Turn every line of the listing below into a numbered list, skipping any blank lines. Leave the pictures out of your answer.

[Collection entries]
+++

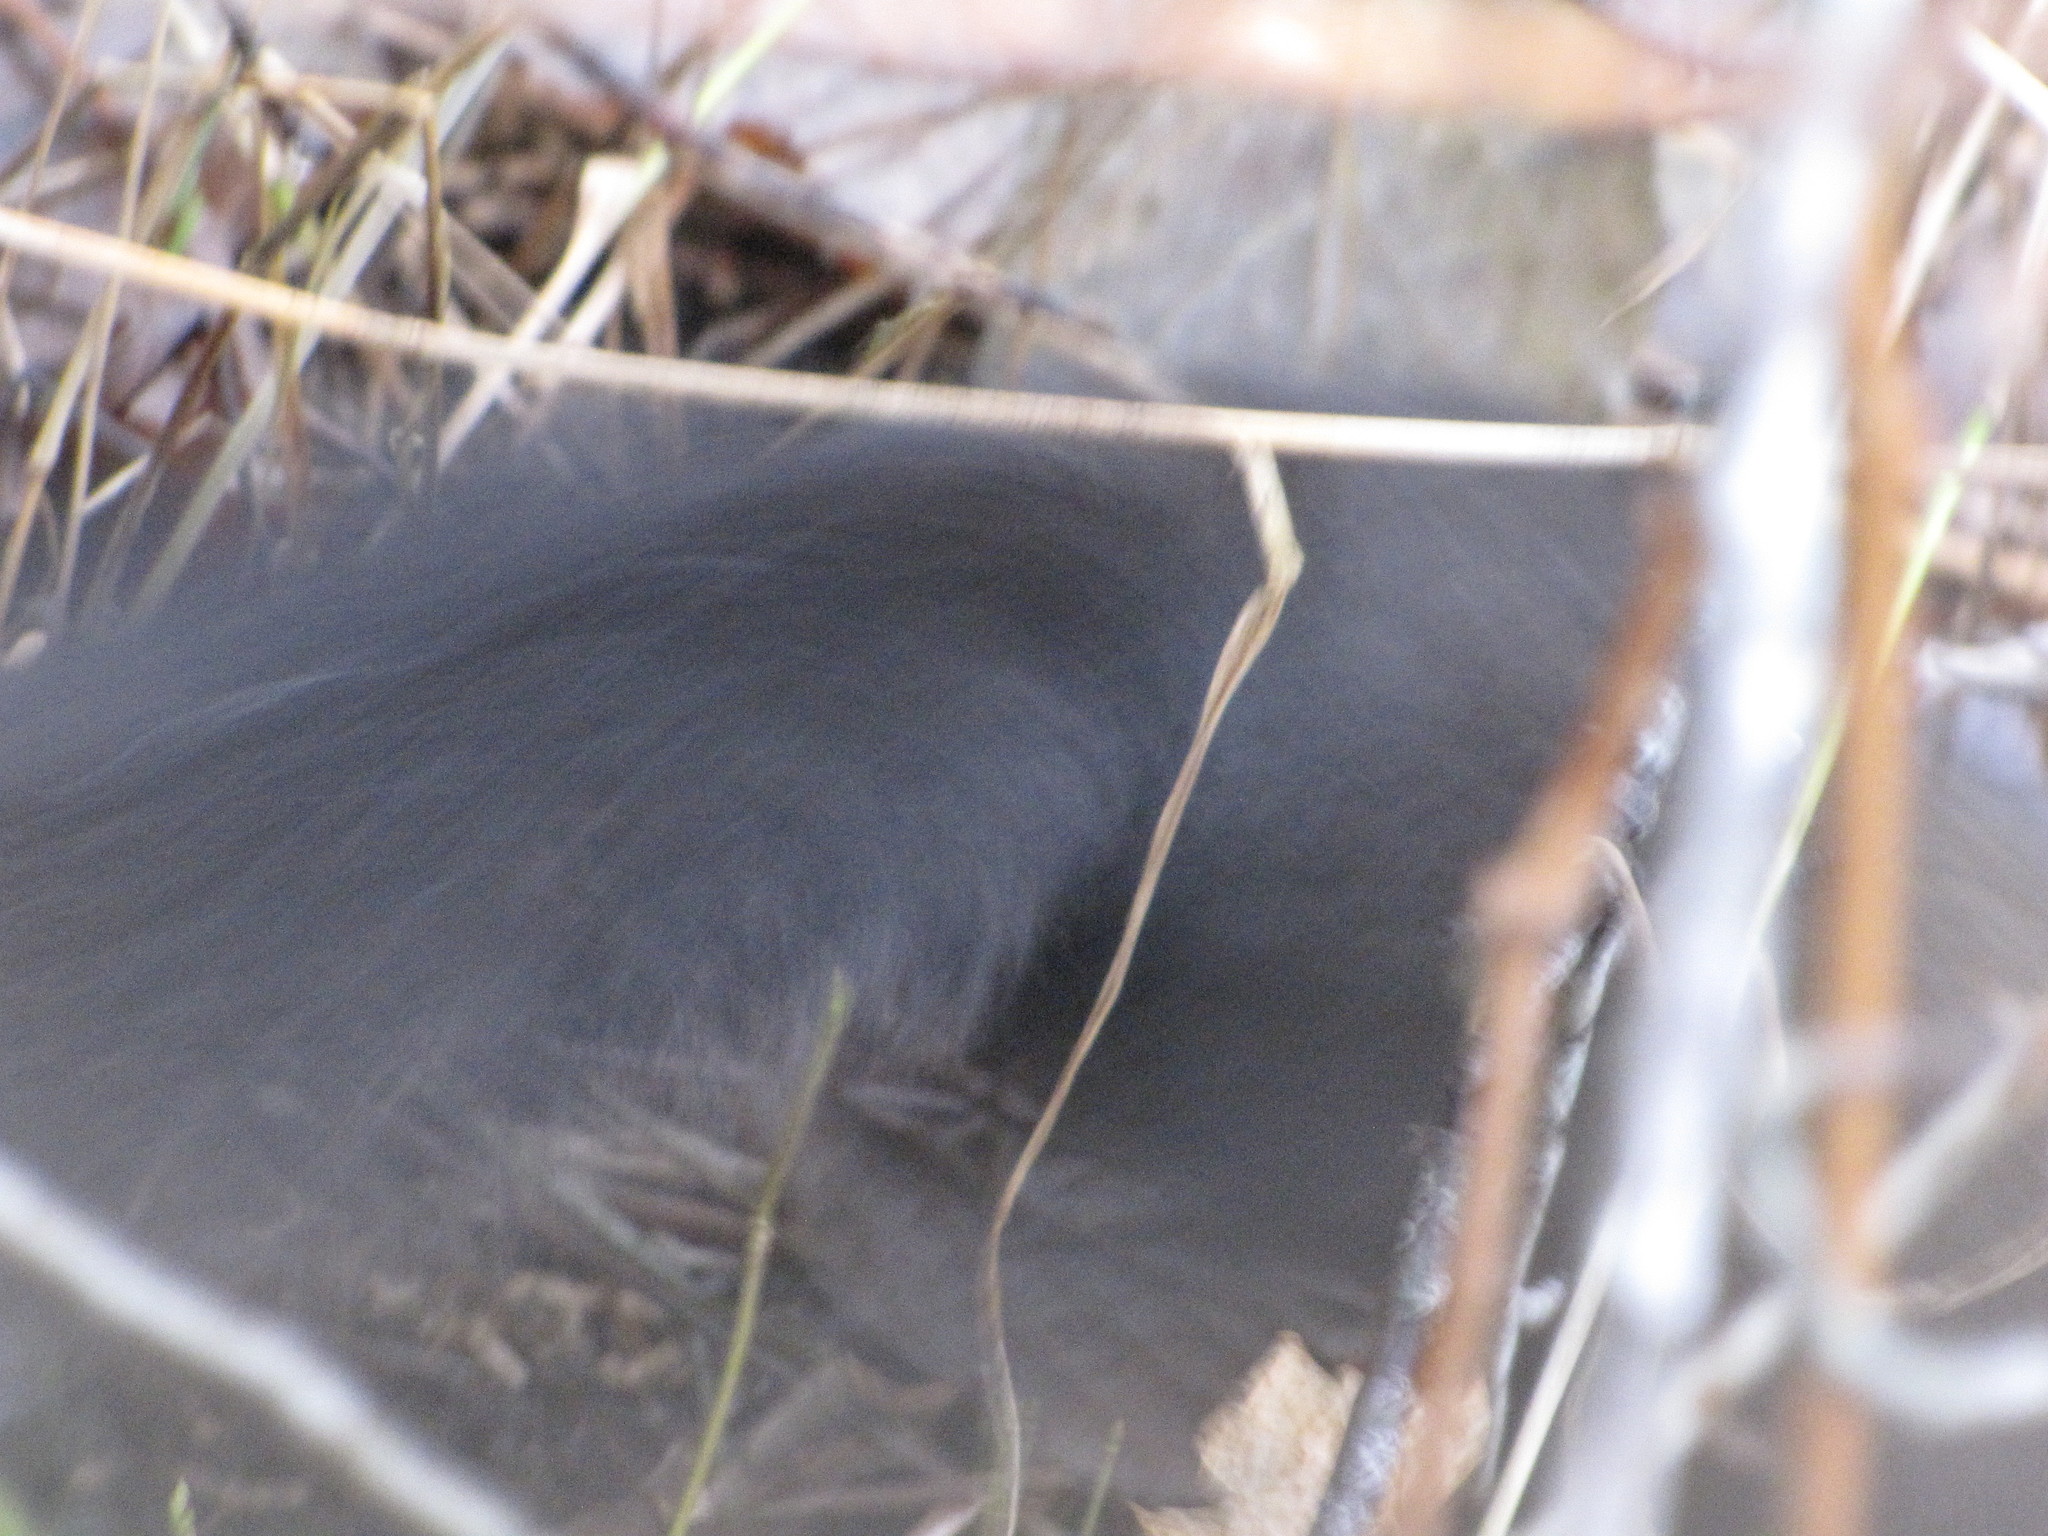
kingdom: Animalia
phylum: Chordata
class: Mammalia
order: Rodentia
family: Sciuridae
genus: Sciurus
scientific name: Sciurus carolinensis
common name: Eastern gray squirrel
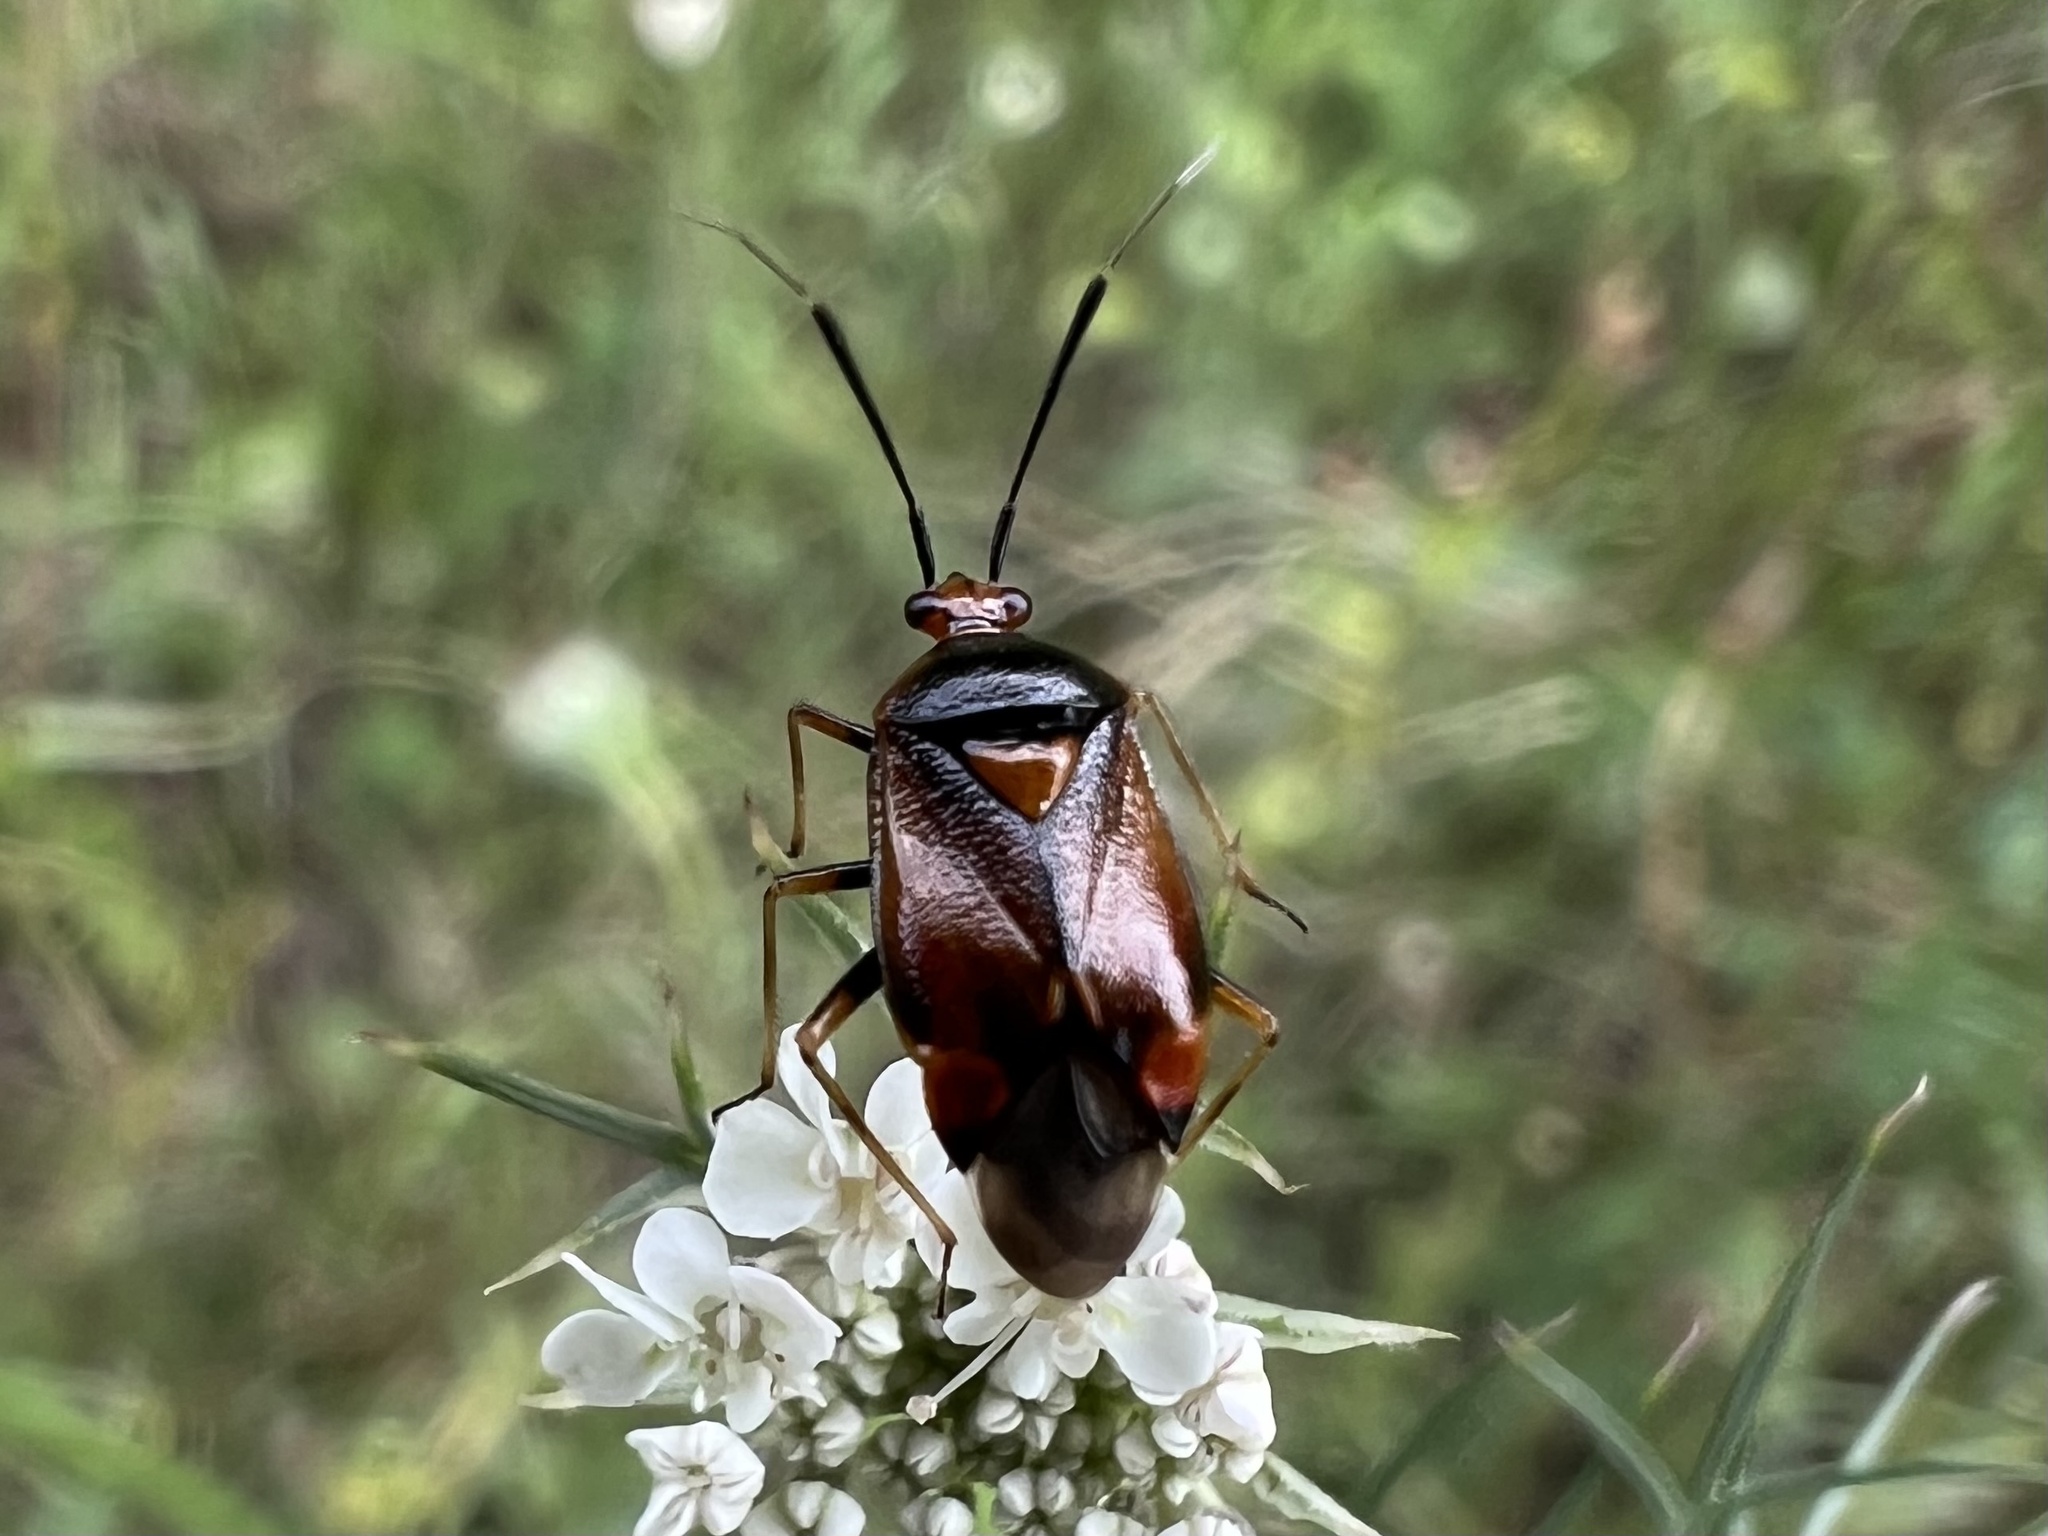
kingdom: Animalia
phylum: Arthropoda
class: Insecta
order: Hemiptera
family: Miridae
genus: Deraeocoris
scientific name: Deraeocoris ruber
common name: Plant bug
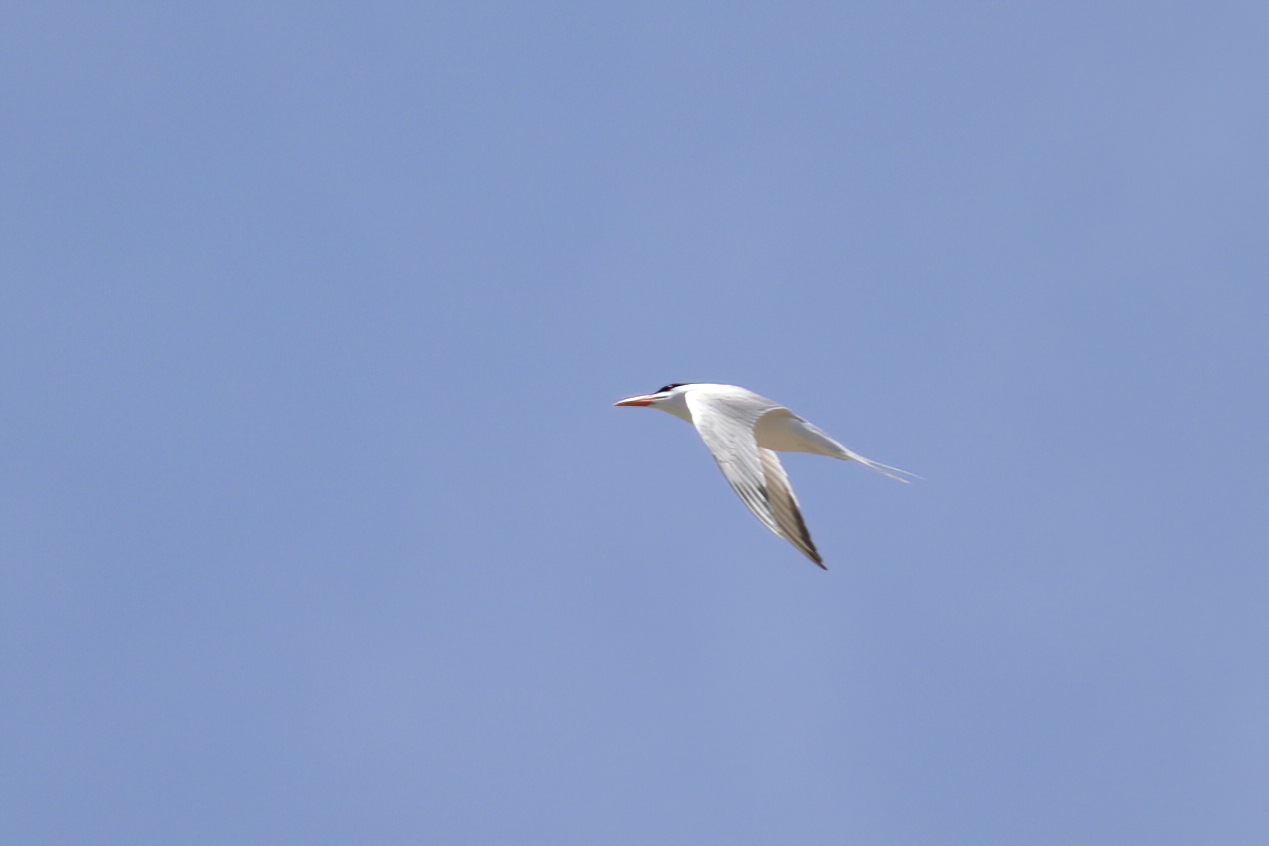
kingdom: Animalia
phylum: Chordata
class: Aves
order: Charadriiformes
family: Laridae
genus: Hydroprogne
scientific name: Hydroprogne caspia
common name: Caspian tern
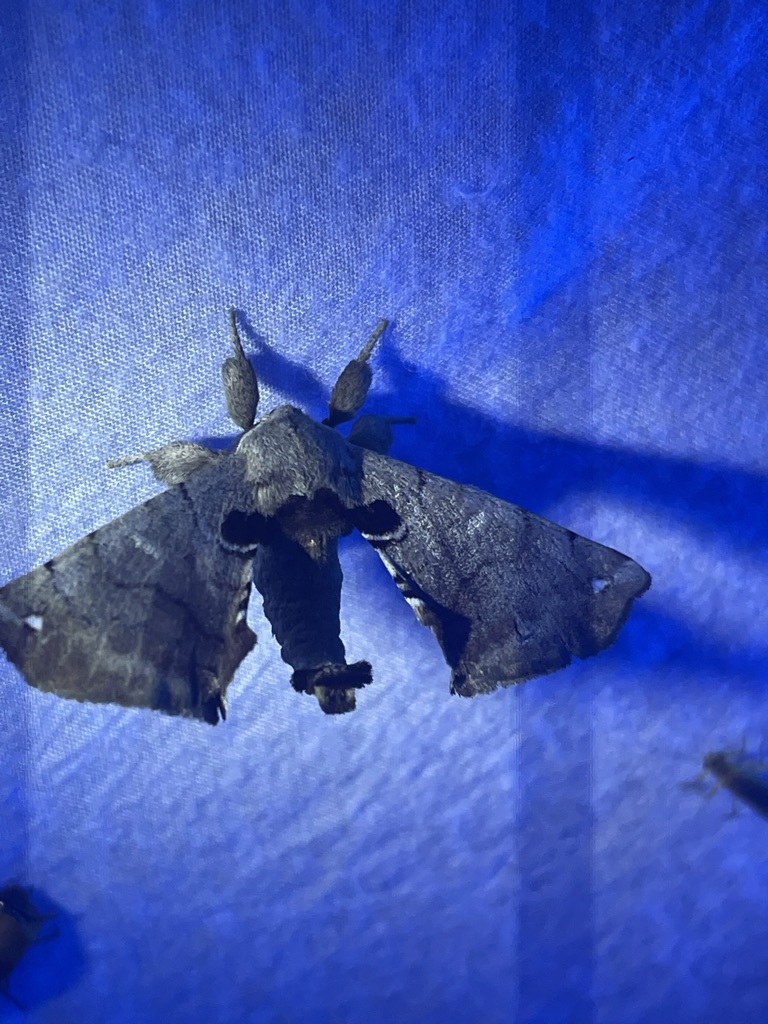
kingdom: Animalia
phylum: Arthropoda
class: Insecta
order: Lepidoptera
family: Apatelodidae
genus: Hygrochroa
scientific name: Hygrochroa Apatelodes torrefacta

+++

**THE REPLY**:
1. kingdom: Animalia
2. phylum: Chordata
3. class: Mammalia
4. order: Rodentia
5. family: Sciuridae
6. genus: Sciurus
7. scientific name: Sciurus carolinensis
8. common name: Eastern gray squirrel
9. kingdom: Animalia
10. phylum: Arthropoda
11. class: Insecta
12. order: Hemiptera
13. family: Miridae
14. genus: Deraeocoris
15. scientific name: Deraeocoris ruber
16. common name: Plant bug
17. kingdom: Animalia
18. phylum: Chordata
19. class: Aves
20. order: Charadriiformes
21. family: Laridae
22. genus: Hydroprogne
23. scientific name: Hydroprogne caspia
24. common name: Caspian tern
25. kingdom: Animalia
26. phylum: Arthropoda
27. class: Insecta
28. order: Lepidoptera
29. family: Apatelodidae
30. genus: Hygrochroa
31. scientific name: Hygrochroa Apatelodes torrefacta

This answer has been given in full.